In seinem erstmals 1925 bis 1927 in fünf Bänden postum (durch Henri Bachelin, nach einer Säuberung durch die Witwe) veröffentlichten Tagebuch zeigt sich Renard von seiner besten Seite. Anders, als man von einem Diaristen erwarten würde, berichtet er recht wenig von seinem Leben, auch wenn er ausführlich Zweifel und Selbstkritik entwickelt – Renard hält sich offenbar für gnadenlos faul. Ein Großteil der Einträge ist vielmehr Bildern und Überlegungen in Form von Aphorismen, Sentenzen, Miniaturen, Kleinstssays und ähnlichen kurzen Prosaformen gewidmet, die es Renard erlauben, Gedanken auf pointierte, überraschende, oft amüsante Weise zu formulieren, frei nach dem Motto: „Die flüchtige Idee beim Schopfe fassen und ihr die Nase auf dem Papier platt drücken.“ So notiert am 7. Mai 1891.
Themen sind die Natur, Landschaftsbilder – „Am Himmel eine kleine Wolke wie eine verirrte Gans“ (13. Juni 1897) –, Flora und Fauna, besonders jedoch das Gesellschaftsleben.

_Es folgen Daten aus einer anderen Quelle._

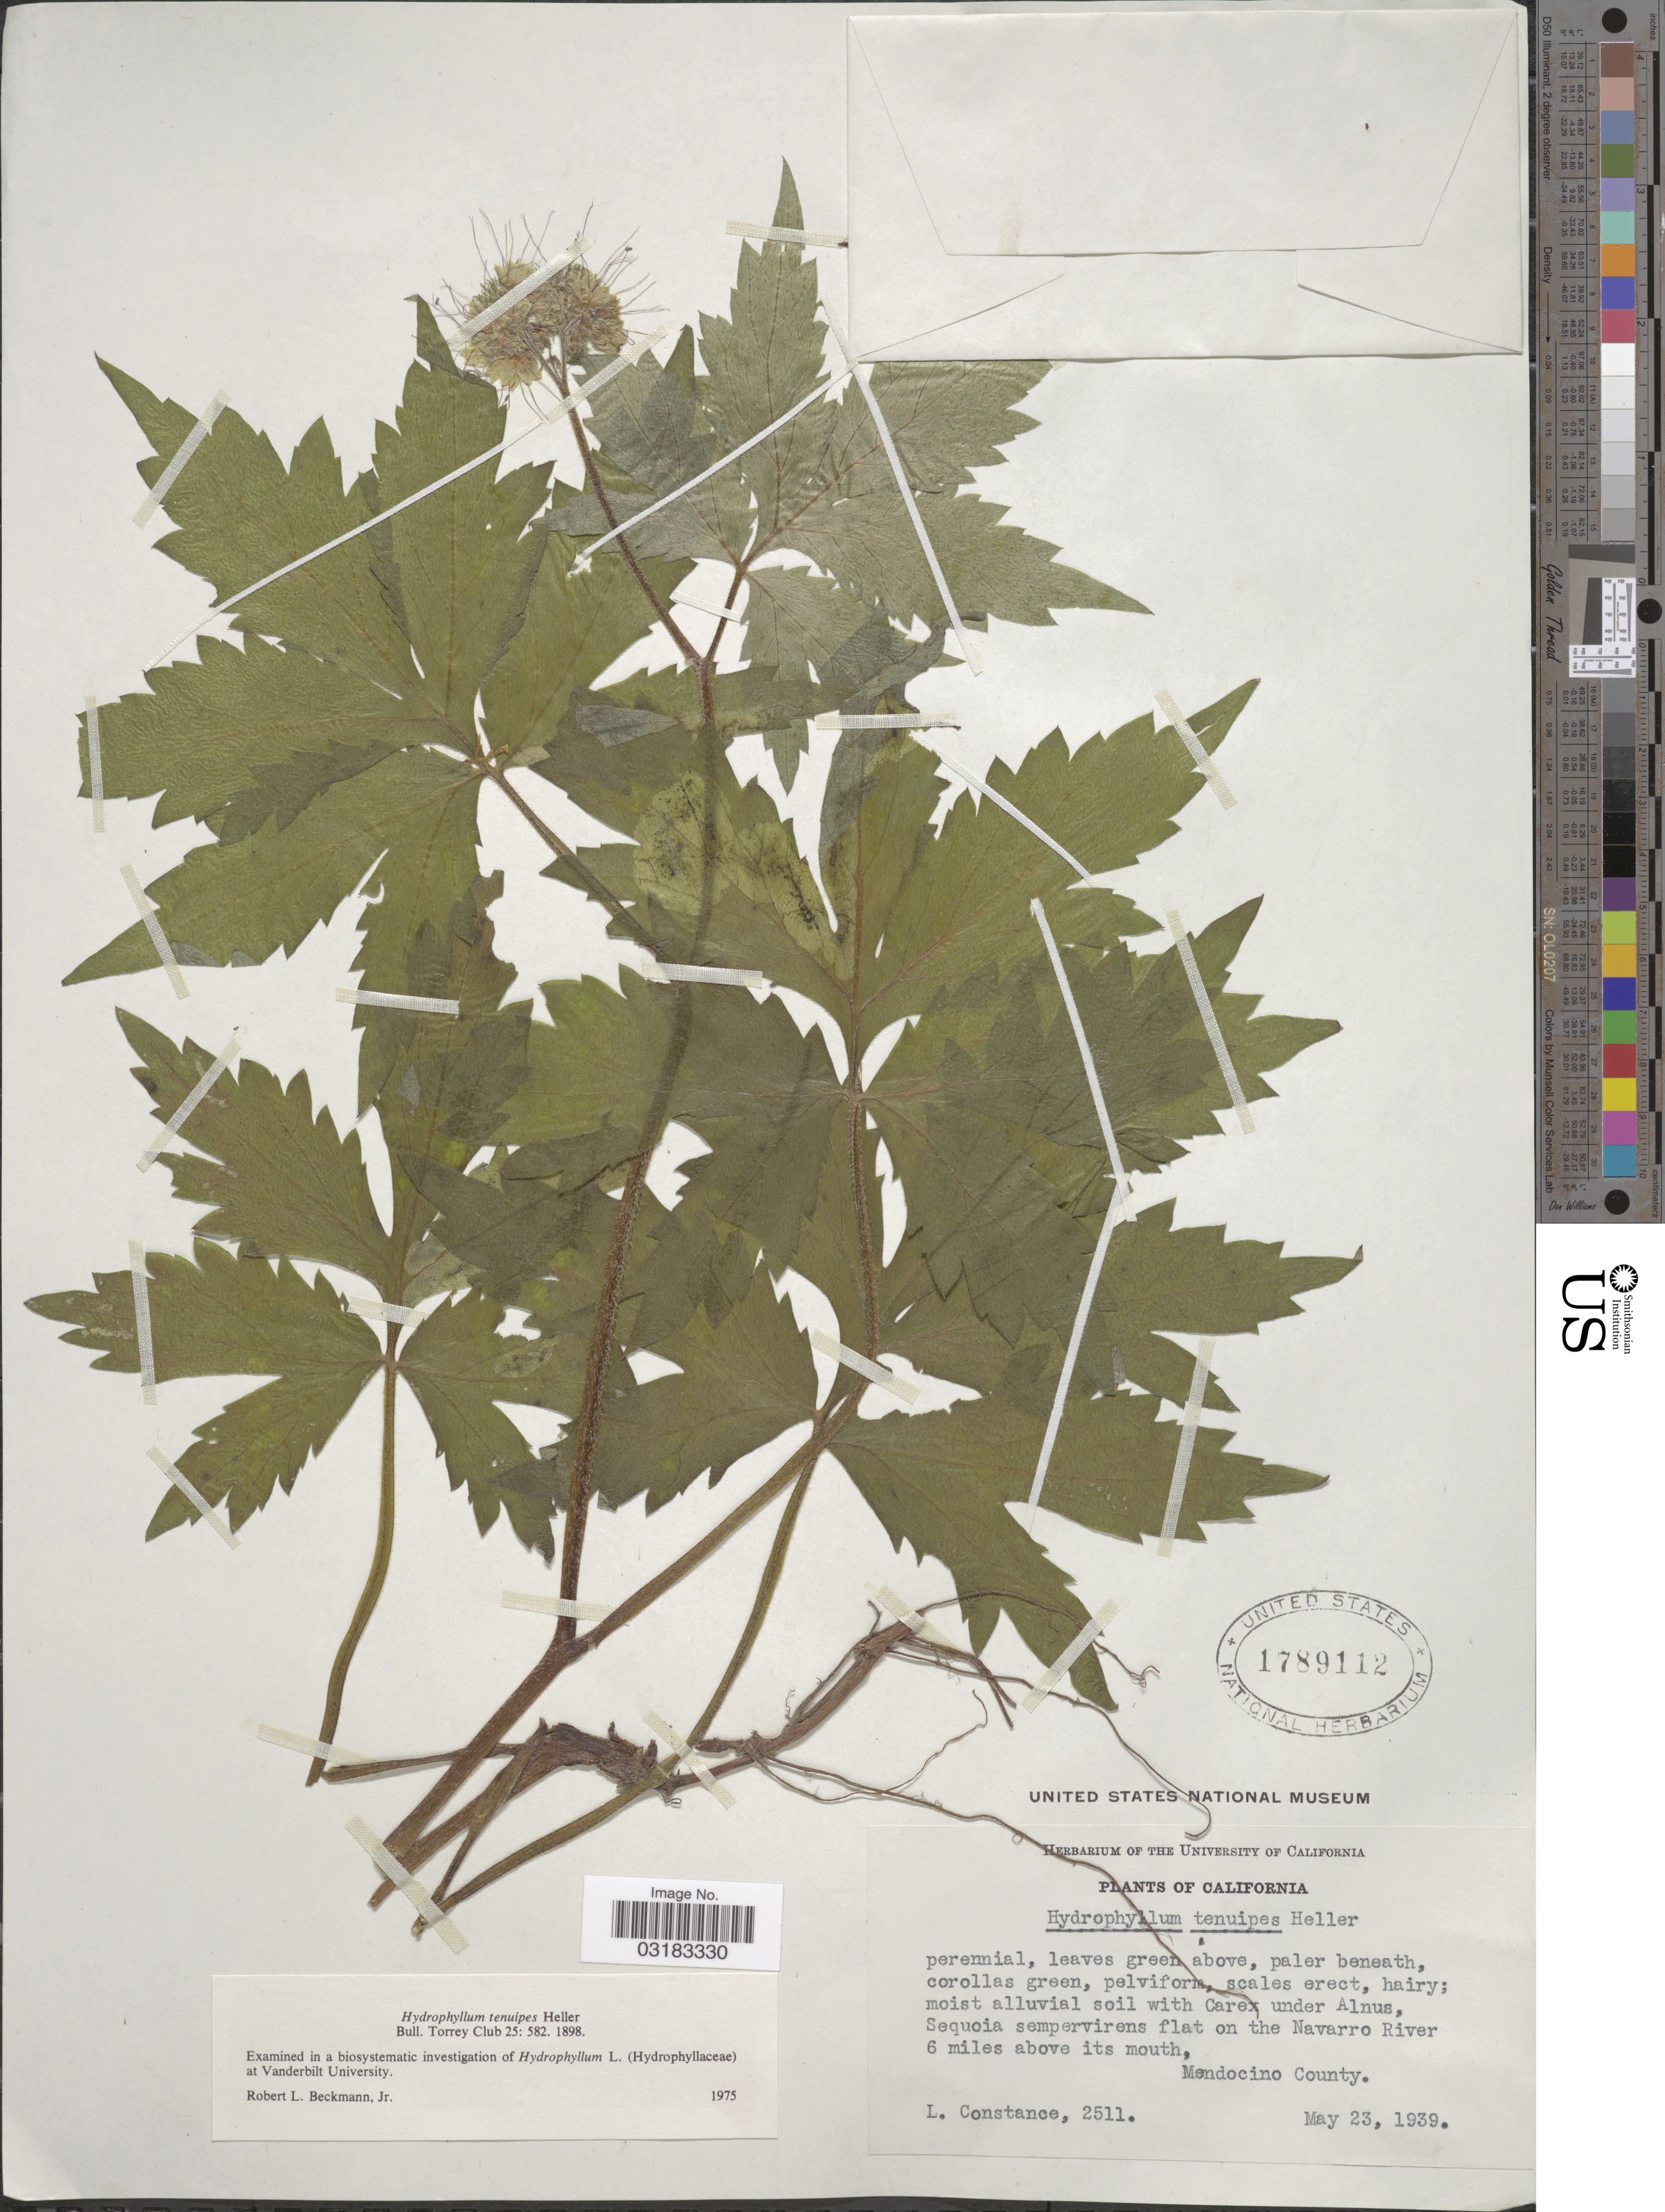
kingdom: Plantae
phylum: Tracheophyta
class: Magnoliopsida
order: Boraginales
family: Hydrophyllaceae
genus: Hydrophyllum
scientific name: Hydrophyllum tenuipes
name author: A. Heller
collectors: L. Constance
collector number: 2511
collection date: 1939-05-23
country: United States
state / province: California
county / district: Mendocino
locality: Sequoia sempervirens flat on the Navarro River 6 miles above its mouth, Mendocino County.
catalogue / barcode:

Renard, der vom Vermögen seiner Frau lebt, hat sich in den Neunzigerjahren des neunzehnten Jahrhunderts einen Namen als Schriftsteller gemacht, erringt dann Anerkennung in Form von Ehrenlegion und Mitgliedschaft in der Jury des kurz zuvor gegründeten Prix Goncourt. Obwohl er später eine Lokalpolitikerlaufbahn in der Provinz einschlägt, kennt er das Pariser Milieu und kommt häufig auf Kollegen zu sprechen, etwa auf Barrès, Blum, die Daudets, Gide, Mallarmé, Rostand, Schwob, Zola. Oder auf Maler – eindrücklich die Zeilen zu Toulouse-Lautrec. Mit George Sand („die bretonische Kuh der Literatur“) und Cézanne („Zimmermann der Farbe“) muss man Mitleid haben, ebenso mit Alfred Jarry, den er für kindisch hält, obwohl er Renards Interesse für Radfahren und Jagd teilt; viele andere werden zumindest vordergründig gut behandelt. Es berühren Renards andauernde Liebe zu seiner Frau und sein Umgang mit dem eigenen frühen Altern.